# [PROMPT 1]
Count the lines of the records that contain the word "Warenzeichen", and give only the number.

# [PAGE EXCERPT]
2023: Week 12 - Solution
Solution by Tom Prowse and you can download the workflow here.
This weeks challenge is a long one, so hopefully you stayed with it and chipped away at the different techniques that were required to solve the challenge.
Step 1 - UK Bank Holidays
This will allow us to fill down the year for each row and bank holiday date
From here we can tidy the table by keeping the relevant information. First we want to find the max source row number for each year:
Max
Then we can filter to keep only where the Max = the Source Row Number-1 and finally remove the Max, Source Row Number-1, Source Row Number, and Year field then rename Year-1 to Year. Our table should look like this:
Then finally we can remove the nulls from the Date field and create a date based on the Date and Year fields.
UK Bank Holiday
Then after removing the unneeded fields we should have a list of all UK Bank Holiday dates:
Step 2 - Combine UK New Customers
We can then join this table onto our existing workflow ensure that all of the rows from the UK Bank Holiday table is included. This will mean that we need to use a left (or right) join where UK Bank Holiday = Date:
After the join our table should look like this:
Step 3 - Reporting Days
Next we want to identify the reporting days as per the requirements:
This allows us to identify the weekends (Sat & Sun) and the values with no date within the UK Bank Holiday field are reporting days.
From here we can then split the workflow to assign customers based on the next reporting day that they joined. We can have separate branches for this:
Joined on a Non-Reporting Day
All we need to do here is filter the Reporting Day field to Keep Only 'N'.
We then need to make sure we have all of the reporting days in this list so that we can reassign to the closest reporting day. For this we need a separate branch where we filter the Reporting Day field to exclude 'N'.
Then rename Date to Reporting Date and remove all other fields. Once we have the list of reporting dates, we can then join this back to the branch of non-reporting days. This join needs to be an inner join where the Date (from the Non-Reporting branch) < Reporting Date (from the 2nd branch).
This allows us to then have all the reporting dates after the given date, so we can then use a Fixed LOD to identify the minimum - this will identify the next reporting date:
Once we remove the Min field our table should look like this:
Reporting Days
We need a final branch which will include all of the reporting days. Within this branch we want to filter the Reporting Day field to keep only 'Y' and then rename Date to Reporting Date.
From here we can combine both branches by using a Union so that we have a single table that looks like this:
We can then aggregate the view so we have a total number of customers for each reporting date:
Then find the last day of each month:
Then as per the requirements, we want to remove the January 2024 months by excluding this from Reporting Month field.
Then finally calculate the Reporting Day by using this calculation:
Reporting Day
{ PARTITION [Reporting Month]: { ORDERBY [Reporting Date] asc : ROW_NUMBER()}}
After these calculations our table should look like this:
Step 4 - ROI Data
We're now ready to include the ROI New Customer table. Within this input we can remove the reporting day and rename the Reporting Month and New Customer fields with an ROI prefix using the Rename Fields functionality:
We can now align the ROI data to the UK Reporting Days. First we can use a left join to on Reporting Date to ensure that we're matching all the dates from the UK branch and the ones that match in ROI:
We can also do the inverse by using an outer right join on the same fields on a separate branch:
After this join we can rename the Reporting Date-1 field to Reporting Date and then keep only ROI Reporting Month, ROI New Customers, and Reporting Date.
We can then bring both branches together by joining where the UK Reporting Date > ROI Reporting Date.
We can then find the next day by finding the minimum:
Min
Then filter the table where [Min]=[Reporting Date]
We can then combine this back with the other Reporting Days via a Union and the table should look like this:
Step 5 - Final Cleaning
Finally we need to tidy the table a little more. We can replace any nulls in the New Customer & ROI New Customers field with a 0.
Then finally we want to create a flag to identify where the reporting months differ between the two systems.
For this we want to aggregate where we group by Reporting Month, Reporting Day, and Reporting Date, then Sum New Customers and ROI New Customers, and also return the Max ROI Reporting Month.
Then finally we can use this to create a misalignment flag:
Then we are ready to output our table that should look like this:

# [PROMPT 2]
Based on the Week 12 solution, do these statements agree with it? (a) The UK Bank Holiday table is added with an inner join. (b) Nulls in the New Customer and ROI New Customers fields are replaced with 0. (c) The January 2024 months are removed by excluding them from the Reporting Month field. Answer yes or no for each, and quote the deciding words.

# [DATA FOR THE TASK]

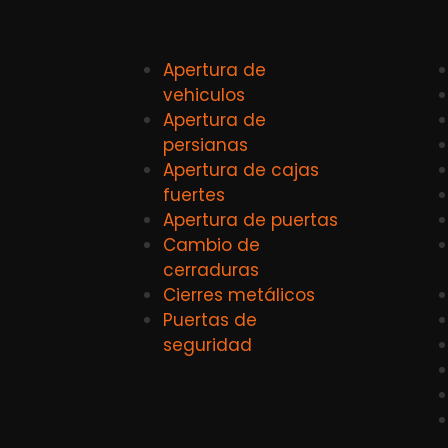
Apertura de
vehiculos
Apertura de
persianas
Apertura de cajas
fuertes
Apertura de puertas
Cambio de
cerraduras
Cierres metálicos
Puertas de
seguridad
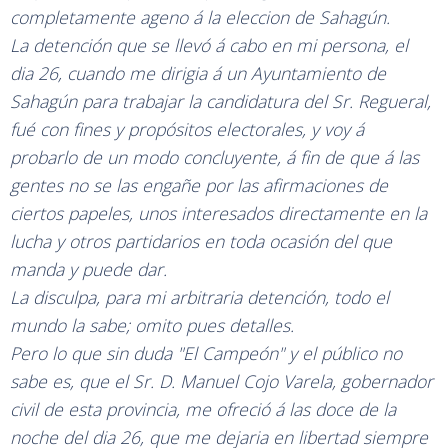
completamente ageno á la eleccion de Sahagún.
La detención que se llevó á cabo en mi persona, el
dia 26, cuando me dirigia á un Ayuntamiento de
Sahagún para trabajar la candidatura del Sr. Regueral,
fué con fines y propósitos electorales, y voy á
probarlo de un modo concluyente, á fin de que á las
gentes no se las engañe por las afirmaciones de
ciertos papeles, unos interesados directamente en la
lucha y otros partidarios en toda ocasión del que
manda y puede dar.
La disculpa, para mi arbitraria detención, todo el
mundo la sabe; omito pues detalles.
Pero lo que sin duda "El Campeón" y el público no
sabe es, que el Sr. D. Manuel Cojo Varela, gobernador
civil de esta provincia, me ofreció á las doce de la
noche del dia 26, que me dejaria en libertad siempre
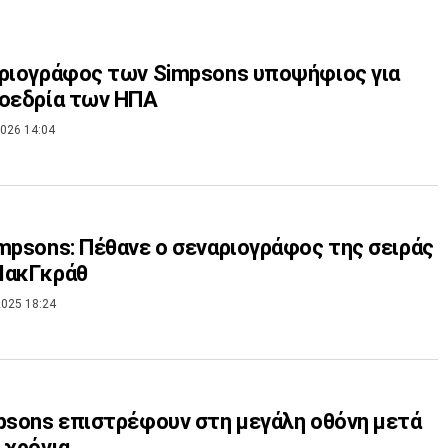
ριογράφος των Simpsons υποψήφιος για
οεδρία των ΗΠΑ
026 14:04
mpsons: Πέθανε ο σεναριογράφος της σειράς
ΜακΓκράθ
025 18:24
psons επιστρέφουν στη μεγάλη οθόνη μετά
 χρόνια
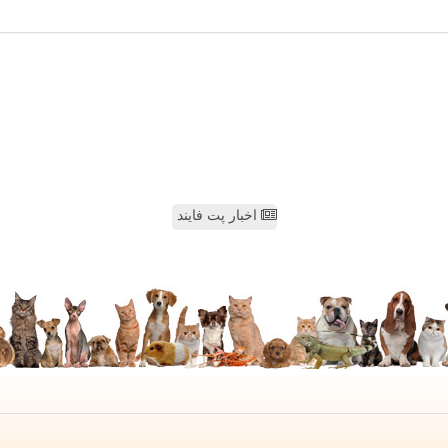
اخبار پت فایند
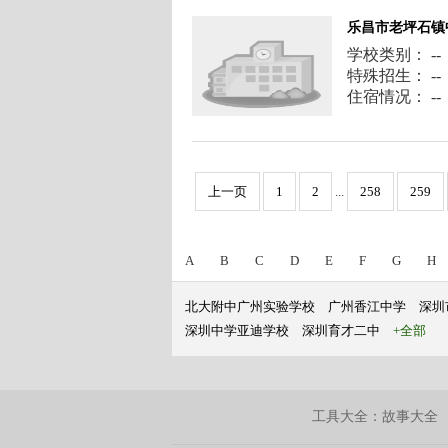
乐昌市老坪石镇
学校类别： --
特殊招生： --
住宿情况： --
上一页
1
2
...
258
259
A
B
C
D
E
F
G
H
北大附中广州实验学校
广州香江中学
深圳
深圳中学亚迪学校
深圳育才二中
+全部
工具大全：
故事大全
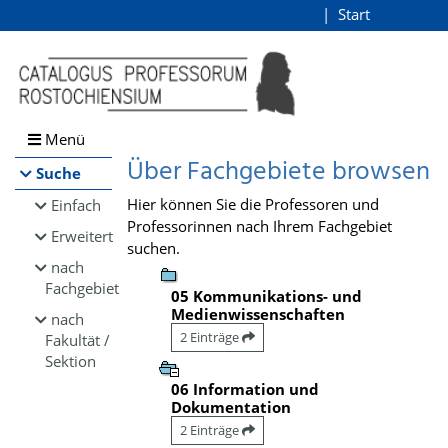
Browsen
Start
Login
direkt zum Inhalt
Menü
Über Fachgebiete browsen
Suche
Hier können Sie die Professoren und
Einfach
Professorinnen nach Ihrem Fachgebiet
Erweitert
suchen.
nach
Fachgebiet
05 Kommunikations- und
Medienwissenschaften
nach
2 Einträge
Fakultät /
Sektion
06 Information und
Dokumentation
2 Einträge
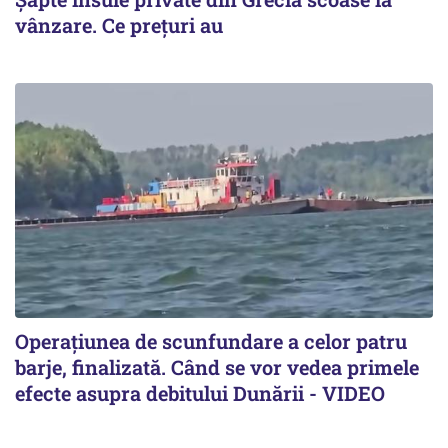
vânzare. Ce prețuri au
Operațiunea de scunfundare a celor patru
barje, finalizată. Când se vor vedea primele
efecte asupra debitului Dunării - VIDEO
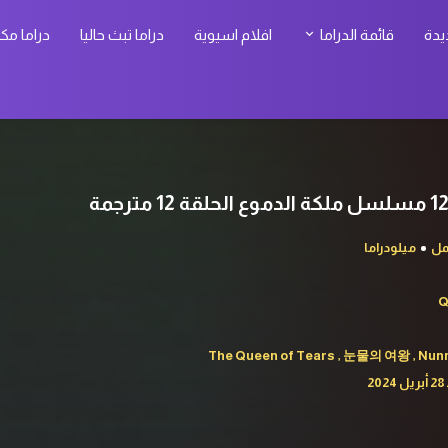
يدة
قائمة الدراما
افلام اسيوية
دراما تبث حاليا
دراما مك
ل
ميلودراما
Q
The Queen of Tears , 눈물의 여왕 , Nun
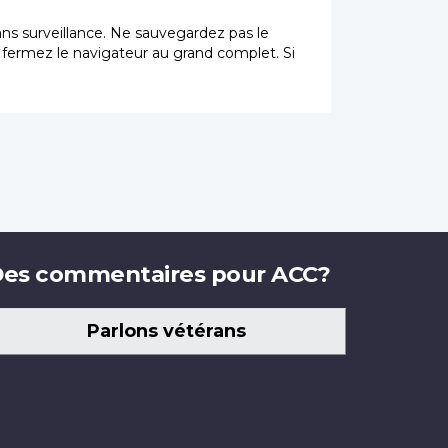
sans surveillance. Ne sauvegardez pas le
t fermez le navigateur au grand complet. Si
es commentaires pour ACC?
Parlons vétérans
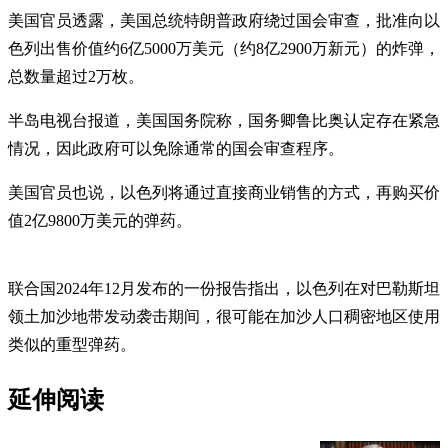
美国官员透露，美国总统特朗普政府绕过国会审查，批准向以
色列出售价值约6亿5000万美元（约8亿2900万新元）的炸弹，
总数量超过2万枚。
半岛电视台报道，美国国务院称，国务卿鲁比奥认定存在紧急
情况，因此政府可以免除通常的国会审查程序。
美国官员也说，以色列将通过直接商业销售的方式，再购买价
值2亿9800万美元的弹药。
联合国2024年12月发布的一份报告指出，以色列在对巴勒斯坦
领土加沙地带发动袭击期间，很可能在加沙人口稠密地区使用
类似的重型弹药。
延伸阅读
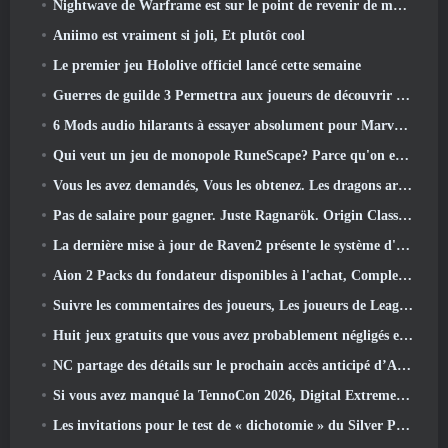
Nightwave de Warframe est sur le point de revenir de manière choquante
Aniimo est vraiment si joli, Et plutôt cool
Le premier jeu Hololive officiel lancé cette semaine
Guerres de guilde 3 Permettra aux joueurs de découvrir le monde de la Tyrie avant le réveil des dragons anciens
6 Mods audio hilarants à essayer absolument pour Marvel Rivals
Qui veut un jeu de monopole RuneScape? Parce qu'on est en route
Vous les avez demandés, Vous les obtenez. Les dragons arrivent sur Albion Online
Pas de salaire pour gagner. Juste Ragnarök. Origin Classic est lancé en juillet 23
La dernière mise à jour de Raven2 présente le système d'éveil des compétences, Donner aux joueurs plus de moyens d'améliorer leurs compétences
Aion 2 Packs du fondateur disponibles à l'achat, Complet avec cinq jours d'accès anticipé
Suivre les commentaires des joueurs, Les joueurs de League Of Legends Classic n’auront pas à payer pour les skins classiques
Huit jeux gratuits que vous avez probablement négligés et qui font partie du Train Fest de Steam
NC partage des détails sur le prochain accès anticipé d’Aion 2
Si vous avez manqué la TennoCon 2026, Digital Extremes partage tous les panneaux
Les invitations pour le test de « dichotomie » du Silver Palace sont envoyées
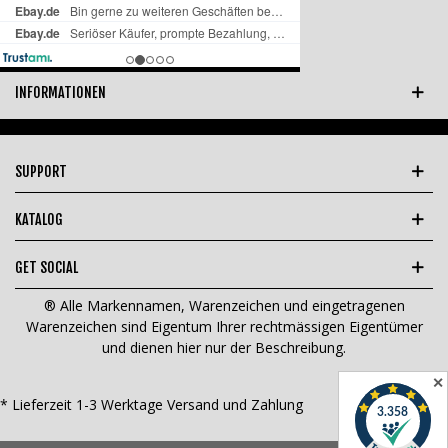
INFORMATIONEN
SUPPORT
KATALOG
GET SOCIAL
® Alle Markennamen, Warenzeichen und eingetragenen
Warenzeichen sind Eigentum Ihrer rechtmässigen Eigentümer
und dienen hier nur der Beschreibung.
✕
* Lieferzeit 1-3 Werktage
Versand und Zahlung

# [ANSWER SECTION 1]
2

# [ANSWER SECTION 2]
(a) No: "we need to use a left (or right) join where UK Bank Holiday = Date"
(b) Yes: "We can replace any nulls in the New Customer & ROI New Customers field with a 0."
(c) Yes: "we want to remove the January 2024 months by excluding this from Reporting Month field."